## Dataset items:
_ _ _
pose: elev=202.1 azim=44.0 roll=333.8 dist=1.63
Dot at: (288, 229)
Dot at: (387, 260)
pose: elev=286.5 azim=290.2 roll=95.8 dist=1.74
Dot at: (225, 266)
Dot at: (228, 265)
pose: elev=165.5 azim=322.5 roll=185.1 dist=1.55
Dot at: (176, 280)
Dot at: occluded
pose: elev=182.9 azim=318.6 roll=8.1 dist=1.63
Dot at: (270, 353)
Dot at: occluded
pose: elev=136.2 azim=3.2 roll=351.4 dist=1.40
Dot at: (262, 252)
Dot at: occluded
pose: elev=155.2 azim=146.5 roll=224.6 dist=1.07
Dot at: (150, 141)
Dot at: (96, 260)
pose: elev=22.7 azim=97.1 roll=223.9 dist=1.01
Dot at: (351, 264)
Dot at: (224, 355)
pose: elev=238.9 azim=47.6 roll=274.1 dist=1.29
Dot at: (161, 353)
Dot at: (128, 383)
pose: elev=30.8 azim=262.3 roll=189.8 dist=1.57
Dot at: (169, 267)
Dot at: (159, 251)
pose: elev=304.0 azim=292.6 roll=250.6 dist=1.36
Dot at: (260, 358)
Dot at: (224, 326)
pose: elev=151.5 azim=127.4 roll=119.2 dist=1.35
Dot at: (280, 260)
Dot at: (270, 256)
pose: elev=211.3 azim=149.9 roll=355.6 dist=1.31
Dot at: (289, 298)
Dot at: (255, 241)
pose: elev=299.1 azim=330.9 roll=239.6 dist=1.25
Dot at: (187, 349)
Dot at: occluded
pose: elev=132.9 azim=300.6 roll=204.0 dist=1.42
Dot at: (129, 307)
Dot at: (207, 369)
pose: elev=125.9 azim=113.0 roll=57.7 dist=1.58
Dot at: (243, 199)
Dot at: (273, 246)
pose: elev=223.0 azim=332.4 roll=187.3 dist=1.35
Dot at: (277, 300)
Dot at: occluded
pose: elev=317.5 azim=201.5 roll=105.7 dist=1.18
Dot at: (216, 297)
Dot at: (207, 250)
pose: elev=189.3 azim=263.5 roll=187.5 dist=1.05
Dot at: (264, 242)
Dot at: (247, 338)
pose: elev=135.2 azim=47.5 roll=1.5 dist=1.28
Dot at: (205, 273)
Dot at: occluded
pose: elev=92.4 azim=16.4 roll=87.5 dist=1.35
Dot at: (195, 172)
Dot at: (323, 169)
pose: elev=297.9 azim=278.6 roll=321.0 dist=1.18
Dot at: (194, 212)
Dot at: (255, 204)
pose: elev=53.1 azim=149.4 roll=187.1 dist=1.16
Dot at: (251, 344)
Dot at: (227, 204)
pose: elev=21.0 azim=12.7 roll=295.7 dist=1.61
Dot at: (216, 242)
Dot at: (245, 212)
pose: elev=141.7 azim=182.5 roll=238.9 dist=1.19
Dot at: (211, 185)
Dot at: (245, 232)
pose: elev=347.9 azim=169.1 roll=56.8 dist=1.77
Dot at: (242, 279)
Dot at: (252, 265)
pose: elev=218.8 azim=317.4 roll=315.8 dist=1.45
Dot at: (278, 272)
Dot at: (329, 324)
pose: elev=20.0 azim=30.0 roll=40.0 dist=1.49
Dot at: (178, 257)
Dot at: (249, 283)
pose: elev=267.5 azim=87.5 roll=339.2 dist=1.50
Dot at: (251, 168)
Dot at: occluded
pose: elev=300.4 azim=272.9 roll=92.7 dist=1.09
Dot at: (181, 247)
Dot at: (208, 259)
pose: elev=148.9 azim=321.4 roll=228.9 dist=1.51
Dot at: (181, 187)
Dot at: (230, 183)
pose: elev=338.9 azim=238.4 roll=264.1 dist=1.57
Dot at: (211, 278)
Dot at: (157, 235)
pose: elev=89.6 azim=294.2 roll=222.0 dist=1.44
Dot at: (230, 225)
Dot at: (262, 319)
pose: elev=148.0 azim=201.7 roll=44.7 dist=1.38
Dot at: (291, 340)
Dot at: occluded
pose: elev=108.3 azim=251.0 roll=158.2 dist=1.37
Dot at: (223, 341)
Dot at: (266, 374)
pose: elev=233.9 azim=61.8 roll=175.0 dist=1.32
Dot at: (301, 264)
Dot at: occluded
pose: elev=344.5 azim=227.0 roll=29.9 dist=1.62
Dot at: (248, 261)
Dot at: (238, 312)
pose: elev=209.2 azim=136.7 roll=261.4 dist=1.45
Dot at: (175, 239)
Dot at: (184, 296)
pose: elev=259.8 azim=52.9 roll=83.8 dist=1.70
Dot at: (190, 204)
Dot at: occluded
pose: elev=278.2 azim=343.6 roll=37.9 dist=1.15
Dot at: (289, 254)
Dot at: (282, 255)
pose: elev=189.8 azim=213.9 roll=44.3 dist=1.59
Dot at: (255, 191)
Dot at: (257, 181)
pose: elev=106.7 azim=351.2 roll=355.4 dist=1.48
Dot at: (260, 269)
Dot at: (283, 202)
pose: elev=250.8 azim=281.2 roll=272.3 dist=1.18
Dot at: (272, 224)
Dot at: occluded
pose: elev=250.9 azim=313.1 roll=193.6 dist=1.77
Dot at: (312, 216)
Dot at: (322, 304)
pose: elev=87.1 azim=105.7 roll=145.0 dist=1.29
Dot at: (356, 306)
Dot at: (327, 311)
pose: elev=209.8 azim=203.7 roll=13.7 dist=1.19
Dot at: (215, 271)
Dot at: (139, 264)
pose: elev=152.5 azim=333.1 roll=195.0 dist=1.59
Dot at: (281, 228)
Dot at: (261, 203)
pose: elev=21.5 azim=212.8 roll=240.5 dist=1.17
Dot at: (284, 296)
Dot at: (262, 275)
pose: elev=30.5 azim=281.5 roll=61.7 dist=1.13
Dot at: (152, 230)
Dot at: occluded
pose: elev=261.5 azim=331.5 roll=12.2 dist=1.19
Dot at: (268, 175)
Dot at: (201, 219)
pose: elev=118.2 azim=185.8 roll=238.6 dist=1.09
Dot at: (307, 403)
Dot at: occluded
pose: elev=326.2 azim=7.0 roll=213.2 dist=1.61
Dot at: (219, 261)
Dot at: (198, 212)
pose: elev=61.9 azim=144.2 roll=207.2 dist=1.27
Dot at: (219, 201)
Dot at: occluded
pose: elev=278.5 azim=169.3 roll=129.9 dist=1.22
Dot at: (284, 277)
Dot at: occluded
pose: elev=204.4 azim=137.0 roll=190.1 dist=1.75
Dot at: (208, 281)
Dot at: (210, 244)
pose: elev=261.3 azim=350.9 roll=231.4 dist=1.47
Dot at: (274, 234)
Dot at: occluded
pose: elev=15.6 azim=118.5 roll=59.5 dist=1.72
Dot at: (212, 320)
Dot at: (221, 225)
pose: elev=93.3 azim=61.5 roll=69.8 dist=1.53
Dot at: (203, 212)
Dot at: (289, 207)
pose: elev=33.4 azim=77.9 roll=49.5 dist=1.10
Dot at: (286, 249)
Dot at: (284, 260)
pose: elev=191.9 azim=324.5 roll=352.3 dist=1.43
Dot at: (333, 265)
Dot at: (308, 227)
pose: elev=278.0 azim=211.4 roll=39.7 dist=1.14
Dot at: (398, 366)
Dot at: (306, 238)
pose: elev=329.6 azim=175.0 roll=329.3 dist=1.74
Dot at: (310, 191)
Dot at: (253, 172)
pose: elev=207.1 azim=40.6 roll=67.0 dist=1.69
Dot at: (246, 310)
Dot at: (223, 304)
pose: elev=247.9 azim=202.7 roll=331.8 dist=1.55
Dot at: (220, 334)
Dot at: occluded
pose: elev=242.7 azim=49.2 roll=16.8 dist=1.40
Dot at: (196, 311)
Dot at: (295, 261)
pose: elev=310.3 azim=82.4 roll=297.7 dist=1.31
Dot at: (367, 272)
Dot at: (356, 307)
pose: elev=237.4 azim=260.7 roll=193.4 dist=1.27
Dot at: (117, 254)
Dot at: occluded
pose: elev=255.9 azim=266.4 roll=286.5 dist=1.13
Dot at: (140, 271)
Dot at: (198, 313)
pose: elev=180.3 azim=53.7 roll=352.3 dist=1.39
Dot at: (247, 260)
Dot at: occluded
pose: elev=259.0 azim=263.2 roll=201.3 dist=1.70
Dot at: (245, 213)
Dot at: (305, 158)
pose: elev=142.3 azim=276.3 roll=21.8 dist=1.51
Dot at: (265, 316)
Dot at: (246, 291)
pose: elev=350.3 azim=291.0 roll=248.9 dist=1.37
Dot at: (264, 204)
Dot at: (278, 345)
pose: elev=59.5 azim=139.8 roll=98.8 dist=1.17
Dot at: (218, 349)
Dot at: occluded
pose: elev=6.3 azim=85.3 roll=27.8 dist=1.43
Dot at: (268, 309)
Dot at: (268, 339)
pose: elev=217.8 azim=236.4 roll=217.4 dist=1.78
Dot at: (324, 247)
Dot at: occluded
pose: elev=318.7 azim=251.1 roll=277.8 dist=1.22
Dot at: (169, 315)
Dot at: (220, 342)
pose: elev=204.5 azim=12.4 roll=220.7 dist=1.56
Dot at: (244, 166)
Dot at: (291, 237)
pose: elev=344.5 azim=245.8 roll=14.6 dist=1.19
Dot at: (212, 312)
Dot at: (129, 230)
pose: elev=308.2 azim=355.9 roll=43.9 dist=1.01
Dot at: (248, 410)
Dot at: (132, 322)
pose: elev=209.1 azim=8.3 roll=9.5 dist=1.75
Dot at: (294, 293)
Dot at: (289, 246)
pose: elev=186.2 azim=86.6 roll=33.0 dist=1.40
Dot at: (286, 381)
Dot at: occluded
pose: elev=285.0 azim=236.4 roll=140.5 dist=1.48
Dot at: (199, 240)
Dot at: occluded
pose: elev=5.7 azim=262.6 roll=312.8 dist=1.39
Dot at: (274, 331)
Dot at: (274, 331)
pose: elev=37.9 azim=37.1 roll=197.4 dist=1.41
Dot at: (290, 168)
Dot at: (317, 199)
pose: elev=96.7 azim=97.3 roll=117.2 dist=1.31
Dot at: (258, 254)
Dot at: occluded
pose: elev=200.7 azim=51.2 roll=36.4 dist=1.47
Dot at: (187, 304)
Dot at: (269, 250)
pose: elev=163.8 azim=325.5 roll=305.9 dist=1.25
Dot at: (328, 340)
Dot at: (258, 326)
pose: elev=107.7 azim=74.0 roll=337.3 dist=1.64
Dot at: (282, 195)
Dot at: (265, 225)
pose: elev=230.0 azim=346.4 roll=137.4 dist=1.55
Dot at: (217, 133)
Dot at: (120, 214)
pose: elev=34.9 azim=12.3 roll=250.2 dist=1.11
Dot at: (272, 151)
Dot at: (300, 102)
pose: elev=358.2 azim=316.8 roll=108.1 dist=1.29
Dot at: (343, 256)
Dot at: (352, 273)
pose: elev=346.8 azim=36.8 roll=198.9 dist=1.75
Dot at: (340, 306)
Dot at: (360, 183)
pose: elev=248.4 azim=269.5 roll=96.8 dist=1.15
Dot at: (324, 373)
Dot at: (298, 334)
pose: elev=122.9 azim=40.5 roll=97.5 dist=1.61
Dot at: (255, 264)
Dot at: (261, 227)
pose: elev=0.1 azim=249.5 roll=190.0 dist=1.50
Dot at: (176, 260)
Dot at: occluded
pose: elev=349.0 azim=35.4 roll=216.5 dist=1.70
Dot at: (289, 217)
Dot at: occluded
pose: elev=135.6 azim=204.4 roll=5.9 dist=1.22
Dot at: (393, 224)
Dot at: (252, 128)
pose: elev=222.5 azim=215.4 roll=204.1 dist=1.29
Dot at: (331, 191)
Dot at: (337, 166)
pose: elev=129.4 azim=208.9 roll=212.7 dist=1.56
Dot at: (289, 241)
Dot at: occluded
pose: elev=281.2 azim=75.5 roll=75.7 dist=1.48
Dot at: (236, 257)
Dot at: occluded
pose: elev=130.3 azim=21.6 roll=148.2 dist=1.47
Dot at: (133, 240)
_ _ _
## Exercise:
Can you lay out the stretch of data above, from the line containing "pose: elev=135.6 azim=204.4" through the end of the data, as a Markdown table with the columns Row and Line, numbering each line and leaving out blank ones?

## Result for this exercise:
| Row | Line |
|---|---|
| 1 | pose: elev=135.6 azim=204.4 roll=5.9 dist=1.22 |
| 2 | Dot at: (393, 224) |
| 3 | Dot at: (252, 128) |
| 4 | pose: elev=222.5 azim=215.4 roll=204.1 dist=1.29 |
| 5 | Dot at: (331, 191) |
| 6 | Dot at: (337, 166) |
| 7 | pose: elev=129.4 azim=208.9 roll=212.7 dist=1.56 |
| 8 | Dot at: (289, 241) |
| 9 | Dot at: occluded |
| 10 | pose: elev=281.2 azim=75.5 roll=75.7 dist=1.48 |
| 11 | Dot at: (236, 257) |
| 12 | Dot at: occluded |
| 13 | pose: elev=130.3 azim=21.6 roll=148.2 dist=1.47 |
| 14 | Dot at: (133, 240) |